Tras escuchar a varios especialistas de su sector, la oposición quedó convencida de que la reforma previsional del gobierno no está financiada, y por ello citaron al ministro de Hacienda a la Comisión de Trabajo para que explique cómo obtendrá los US$3.500 millones que cuesta el proyecto.

“Después de meses de tramitación en la comisión y de debate en la mesa técnica estamos en condiciones de aseverar derechamente que el proyecto es insostenible desde lo fiscal, no tiene financiamiento asegurado, y las holguras que lo justifican no alcanzan”, afirmó el presidente de la instancia, diputado Raúl Soto (DC).

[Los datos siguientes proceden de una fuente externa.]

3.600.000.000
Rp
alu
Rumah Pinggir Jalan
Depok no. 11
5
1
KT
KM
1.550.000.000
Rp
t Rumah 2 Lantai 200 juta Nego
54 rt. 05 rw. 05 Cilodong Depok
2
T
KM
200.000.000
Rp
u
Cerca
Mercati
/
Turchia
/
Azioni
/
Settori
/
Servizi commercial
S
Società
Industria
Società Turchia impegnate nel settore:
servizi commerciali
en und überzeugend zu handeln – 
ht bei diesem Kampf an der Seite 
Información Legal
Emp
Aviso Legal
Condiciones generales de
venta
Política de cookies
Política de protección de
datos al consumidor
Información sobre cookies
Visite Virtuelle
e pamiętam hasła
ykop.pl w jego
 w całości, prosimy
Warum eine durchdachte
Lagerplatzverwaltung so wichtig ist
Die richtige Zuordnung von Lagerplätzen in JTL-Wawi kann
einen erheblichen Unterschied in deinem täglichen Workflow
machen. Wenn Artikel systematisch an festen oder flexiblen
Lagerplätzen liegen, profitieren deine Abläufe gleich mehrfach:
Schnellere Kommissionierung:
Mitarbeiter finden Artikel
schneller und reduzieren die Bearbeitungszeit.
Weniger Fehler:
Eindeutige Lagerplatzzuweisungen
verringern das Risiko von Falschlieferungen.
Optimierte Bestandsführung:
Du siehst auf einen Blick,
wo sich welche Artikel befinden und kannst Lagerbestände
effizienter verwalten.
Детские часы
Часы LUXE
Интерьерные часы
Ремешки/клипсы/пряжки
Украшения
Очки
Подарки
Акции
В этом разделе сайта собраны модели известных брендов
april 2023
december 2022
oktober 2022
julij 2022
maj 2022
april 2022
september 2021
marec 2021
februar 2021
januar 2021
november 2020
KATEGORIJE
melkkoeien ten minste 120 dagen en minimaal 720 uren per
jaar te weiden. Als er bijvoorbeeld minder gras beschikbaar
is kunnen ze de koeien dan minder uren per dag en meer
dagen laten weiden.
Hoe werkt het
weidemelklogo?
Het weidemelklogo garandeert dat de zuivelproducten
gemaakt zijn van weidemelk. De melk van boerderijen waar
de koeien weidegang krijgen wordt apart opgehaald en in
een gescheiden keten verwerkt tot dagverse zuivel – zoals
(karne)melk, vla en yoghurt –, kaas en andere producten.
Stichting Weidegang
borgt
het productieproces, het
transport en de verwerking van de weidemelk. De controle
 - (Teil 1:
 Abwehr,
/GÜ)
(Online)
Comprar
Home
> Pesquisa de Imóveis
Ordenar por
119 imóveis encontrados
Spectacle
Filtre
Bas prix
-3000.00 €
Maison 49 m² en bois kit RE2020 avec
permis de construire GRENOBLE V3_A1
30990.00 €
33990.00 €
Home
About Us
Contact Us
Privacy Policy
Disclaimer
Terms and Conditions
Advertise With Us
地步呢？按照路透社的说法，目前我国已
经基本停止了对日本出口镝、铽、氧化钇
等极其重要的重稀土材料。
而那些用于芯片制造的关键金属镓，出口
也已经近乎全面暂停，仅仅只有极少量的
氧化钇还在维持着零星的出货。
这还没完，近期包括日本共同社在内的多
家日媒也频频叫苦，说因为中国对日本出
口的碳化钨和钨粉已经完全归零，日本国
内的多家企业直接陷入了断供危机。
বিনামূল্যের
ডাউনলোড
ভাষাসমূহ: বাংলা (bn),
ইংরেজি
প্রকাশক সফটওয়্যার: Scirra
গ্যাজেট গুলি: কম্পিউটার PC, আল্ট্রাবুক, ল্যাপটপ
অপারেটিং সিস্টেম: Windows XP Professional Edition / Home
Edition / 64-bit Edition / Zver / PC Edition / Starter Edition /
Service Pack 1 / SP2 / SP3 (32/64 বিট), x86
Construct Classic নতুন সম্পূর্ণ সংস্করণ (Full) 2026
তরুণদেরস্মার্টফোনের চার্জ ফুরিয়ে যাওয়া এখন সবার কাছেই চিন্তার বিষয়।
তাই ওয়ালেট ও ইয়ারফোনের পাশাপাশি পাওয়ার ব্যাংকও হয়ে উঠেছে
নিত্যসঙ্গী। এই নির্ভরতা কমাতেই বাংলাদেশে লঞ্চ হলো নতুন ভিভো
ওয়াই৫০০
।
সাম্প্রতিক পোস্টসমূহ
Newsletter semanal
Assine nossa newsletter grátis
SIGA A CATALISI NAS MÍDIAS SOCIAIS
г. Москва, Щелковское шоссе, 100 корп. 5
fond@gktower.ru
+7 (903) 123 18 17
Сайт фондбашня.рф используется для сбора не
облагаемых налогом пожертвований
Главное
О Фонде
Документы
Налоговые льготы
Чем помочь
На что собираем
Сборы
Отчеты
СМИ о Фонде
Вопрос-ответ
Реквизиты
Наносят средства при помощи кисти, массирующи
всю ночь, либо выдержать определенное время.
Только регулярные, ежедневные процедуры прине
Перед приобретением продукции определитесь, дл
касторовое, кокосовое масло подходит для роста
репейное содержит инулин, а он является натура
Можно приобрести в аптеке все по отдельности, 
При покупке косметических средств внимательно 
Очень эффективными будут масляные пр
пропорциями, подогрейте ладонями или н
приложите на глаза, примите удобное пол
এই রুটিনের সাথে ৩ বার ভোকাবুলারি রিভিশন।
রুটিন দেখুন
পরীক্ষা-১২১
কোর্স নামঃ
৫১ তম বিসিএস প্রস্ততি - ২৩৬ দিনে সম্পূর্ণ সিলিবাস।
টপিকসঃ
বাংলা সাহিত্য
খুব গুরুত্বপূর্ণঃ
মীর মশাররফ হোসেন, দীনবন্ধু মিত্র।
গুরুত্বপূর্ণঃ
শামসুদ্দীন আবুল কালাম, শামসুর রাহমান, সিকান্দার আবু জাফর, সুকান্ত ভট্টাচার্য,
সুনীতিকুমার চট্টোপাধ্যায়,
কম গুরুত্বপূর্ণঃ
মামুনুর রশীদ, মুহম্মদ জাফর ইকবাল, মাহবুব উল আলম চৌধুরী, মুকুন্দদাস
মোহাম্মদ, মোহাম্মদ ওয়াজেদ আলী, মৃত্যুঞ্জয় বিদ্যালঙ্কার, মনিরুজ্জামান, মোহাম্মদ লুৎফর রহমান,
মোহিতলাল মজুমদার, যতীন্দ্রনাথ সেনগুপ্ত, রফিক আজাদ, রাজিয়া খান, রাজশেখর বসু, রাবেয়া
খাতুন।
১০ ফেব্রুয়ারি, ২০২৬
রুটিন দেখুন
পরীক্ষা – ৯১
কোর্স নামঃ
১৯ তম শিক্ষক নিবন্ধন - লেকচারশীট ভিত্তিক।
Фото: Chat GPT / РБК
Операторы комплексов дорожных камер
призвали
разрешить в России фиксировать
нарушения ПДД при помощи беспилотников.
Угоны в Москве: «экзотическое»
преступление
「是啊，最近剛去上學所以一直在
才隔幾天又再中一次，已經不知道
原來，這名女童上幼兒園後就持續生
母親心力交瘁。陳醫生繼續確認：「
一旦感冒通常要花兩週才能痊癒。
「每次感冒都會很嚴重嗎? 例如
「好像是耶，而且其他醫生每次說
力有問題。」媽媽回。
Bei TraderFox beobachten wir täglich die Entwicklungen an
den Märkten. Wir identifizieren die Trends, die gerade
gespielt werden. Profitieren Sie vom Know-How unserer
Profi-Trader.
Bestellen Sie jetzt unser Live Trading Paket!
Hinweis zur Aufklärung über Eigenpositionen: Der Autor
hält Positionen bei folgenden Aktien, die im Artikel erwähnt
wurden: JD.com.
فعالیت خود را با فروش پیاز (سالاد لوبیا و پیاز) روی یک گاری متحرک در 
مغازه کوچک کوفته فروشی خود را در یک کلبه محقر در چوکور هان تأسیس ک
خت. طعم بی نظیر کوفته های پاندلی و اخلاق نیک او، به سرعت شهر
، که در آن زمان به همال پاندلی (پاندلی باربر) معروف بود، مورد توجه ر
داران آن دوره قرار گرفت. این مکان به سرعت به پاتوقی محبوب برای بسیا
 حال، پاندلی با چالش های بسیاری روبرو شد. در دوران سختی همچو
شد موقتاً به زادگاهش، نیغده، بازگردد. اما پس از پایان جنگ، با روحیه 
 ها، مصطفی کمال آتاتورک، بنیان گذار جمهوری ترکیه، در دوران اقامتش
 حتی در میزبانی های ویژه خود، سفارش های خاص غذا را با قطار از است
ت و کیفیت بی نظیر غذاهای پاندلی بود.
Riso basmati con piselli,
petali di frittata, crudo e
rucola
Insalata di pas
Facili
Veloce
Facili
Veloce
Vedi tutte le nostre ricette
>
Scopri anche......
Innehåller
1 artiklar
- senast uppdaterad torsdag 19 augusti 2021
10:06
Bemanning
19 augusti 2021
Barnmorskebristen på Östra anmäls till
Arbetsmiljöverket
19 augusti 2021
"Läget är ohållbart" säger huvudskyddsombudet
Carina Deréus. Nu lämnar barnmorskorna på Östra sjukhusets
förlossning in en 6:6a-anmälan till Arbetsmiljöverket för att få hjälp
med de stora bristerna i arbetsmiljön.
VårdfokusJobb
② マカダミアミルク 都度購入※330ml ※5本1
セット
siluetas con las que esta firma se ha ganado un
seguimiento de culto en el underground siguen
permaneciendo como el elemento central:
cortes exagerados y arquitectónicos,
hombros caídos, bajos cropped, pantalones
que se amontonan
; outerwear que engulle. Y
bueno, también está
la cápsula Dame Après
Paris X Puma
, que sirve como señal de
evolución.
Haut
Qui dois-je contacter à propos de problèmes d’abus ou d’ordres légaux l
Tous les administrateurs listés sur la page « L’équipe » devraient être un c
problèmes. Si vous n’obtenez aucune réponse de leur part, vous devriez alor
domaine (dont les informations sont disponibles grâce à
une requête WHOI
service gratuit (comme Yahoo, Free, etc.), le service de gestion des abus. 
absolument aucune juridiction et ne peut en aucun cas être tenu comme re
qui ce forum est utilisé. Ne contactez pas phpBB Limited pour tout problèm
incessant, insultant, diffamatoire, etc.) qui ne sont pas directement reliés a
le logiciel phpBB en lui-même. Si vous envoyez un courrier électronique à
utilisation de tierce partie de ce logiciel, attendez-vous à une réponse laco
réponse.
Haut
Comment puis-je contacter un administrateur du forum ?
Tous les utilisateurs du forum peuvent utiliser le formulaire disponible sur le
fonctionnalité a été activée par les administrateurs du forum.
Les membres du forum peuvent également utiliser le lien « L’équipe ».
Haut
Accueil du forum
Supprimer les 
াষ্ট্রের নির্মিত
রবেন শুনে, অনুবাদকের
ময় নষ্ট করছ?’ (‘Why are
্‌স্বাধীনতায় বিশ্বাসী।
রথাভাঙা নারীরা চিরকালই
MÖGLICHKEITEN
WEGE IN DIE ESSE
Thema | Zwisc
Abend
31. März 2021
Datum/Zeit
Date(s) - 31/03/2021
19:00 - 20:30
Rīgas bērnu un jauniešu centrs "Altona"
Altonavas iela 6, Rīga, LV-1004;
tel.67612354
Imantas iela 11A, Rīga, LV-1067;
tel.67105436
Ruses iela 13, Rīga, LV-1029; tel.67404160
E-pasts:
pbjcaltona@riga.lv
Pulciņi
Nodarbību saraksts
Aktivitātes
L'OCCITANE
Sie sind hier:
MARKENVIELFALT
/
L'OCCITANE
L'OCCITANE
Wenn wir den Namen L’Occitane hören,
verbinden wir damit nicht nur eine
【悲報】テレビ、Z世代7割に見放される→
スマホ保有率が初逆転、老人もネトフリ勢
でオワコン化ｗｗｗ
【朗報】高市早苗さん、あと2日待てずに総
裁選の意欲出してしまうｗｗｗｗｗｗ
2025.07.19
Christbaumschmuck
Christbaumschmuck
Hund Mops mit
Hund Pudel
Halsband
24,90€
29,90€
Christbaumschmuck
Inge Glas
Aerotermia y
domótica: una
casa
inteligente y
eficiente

Se decidió que el próximo lunes 6 de mayo el ministro Larraín asista a la Comisión y aclare las dudas que están dando vueltas. “Distintos expertos han llegado a la conclusión de que los recursos no son suficientes, así lo señalaron Andrea Repetto y Macarena Lobos, quienes fueron bien explícitas” comentó Soto.

La primera, quien fue integrante del Consejo Asesor Fiscal expuso que según el último Informe de Finanzas Públicas, en 2020 habría recursos libres por US$1.631 millones que subirían en 2023 a US$3.080 millones. Afirmó que no se condice con el financiamiento requerido para la reforma de US$3.500 millones. “¿Hay o no holguras?¿De dónde vienen? El crecimiento no genera las holguras, y tampoco asegura los recursos necesarios”, indicó.

Las dudas de Benavides

Pero la ponencia decisiva para cuestionar los montos contemplados en el Informe Financiero (IF) del proyecto fue la que desplegó el lunes en la reunión de la comisión técnico política de la oposición, Paula Benavides, hoy candidata para el Consejo Fiscal Autónomo (CFA).

Señaló que el proyecto cambia la forma en que funciona el Pilar Solidario, invirtiendo el orden del aporte que realiza el Fisco para que las personas obtengan la Pensión Máxima (PMAS) de $ 317.085.

Hoy en día el Estado empieza desde el día uno a realizar el aporte, mientras que el diseño del proyecto plantea que en los primeros años los jubilados deberán ocupar sus fondos, y el Estado sólo aportará en los últimos años de vida, que ella calcula sobre 75 años.

Ello, concluyó, no sólo reducirá la posibilidad de dejar herencia, sino que el riesgo de longevidad se traspasará al Estado. Esta lógica, evidenció, tiene “implicancias fiscales de primer orden”, ya que en el corto plazo se reduce el aporte fiscal al Pilar Solidario, “pero se genera un pasivo futuro, y luego de algunos años, el gasto crecerá fuertemente(…) sin un mecanismo para constituir reservas, como hacen las compañías de seguro”.

En ese sentido, Benavides hizo hincapié en que el IF sólo llega hasta el 2030, “horizonte totalmente insuficiente, más aún con el diferimiento de gasto por el seguro de longevidad”. Incluso, sostuvo que el sólo reajuste de 10% en la PBS está subestimado, “en el IF faltaría el efecto fiscal del reajuste del Pilar Solidario en la Ley 20.531 (que exime del pago de salud a los jubilados) y hay supuestos que deben ser revisados”.